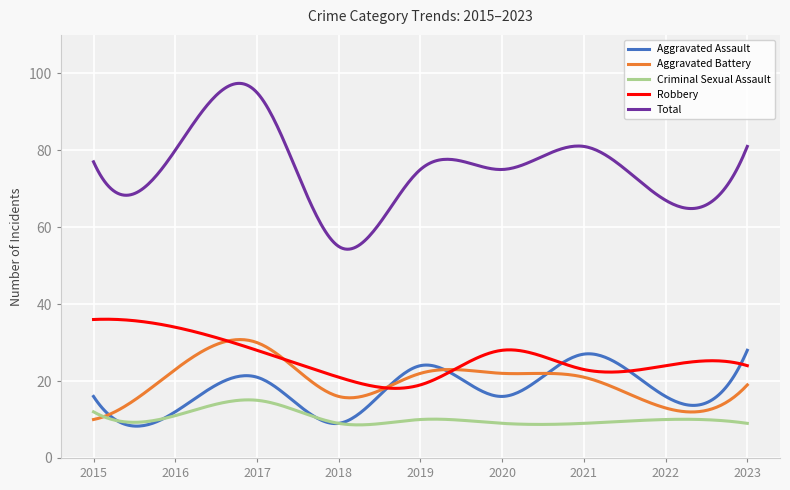

Which series has the widest spread of values?

Total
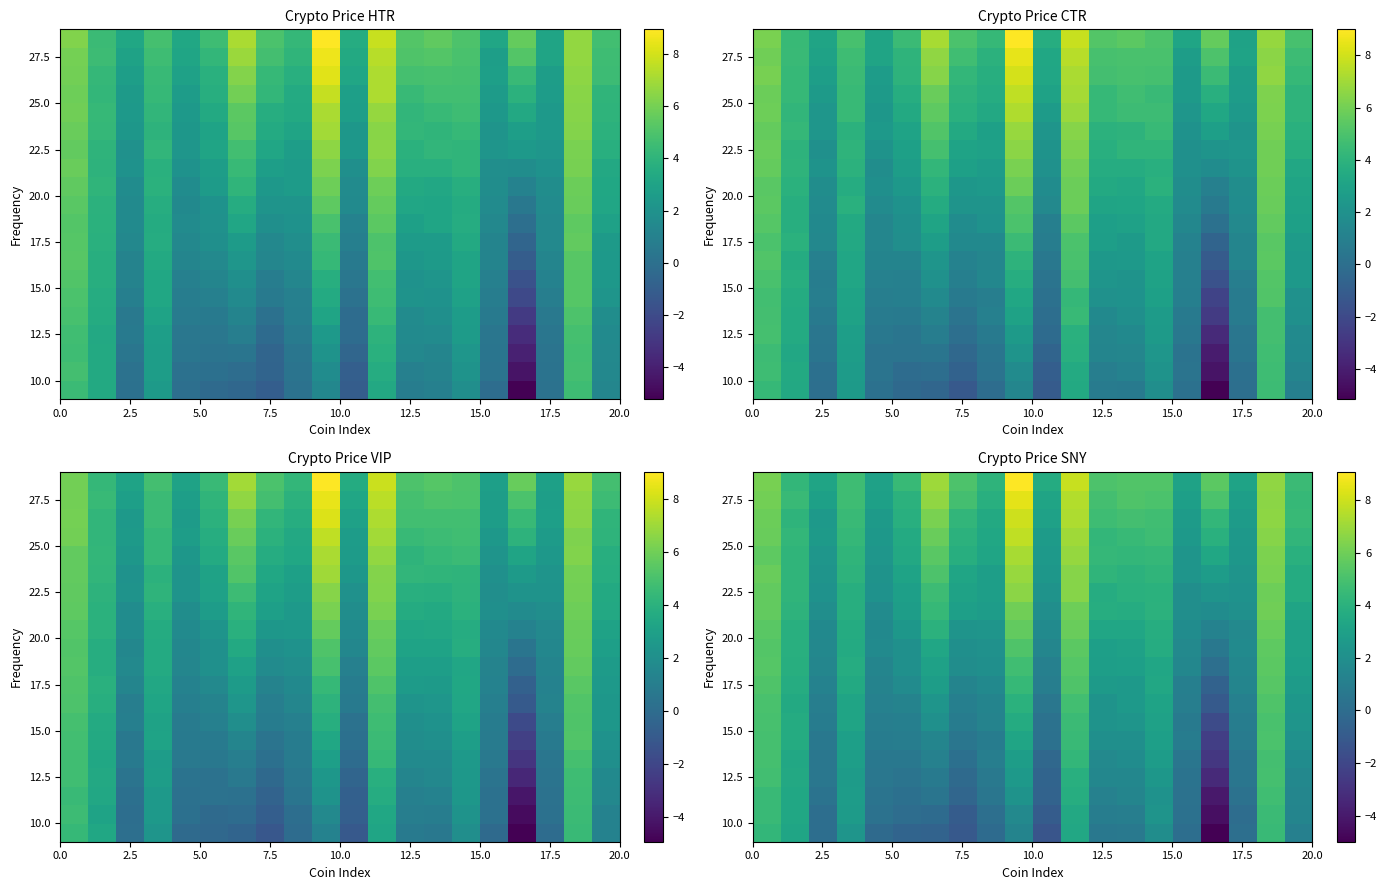

How many series are shown in this chart?

20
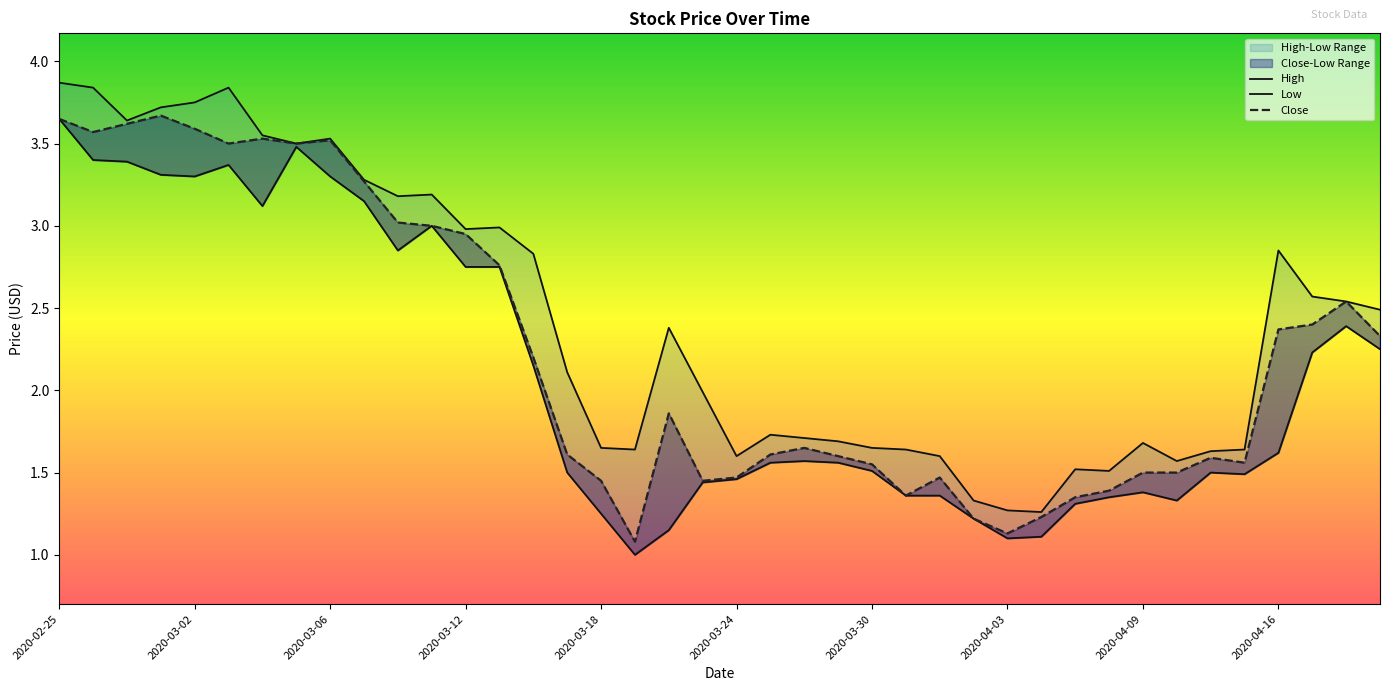

What position from the right is 2020-03-27?

17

________________

Work to be completed: Copy out the material above word for word, leaving out the pictures.

Expected answer:
Which series has the widest spread of values?

Total

How many series are shown in this chart?

20

What position from the right is 2020-03-27?

17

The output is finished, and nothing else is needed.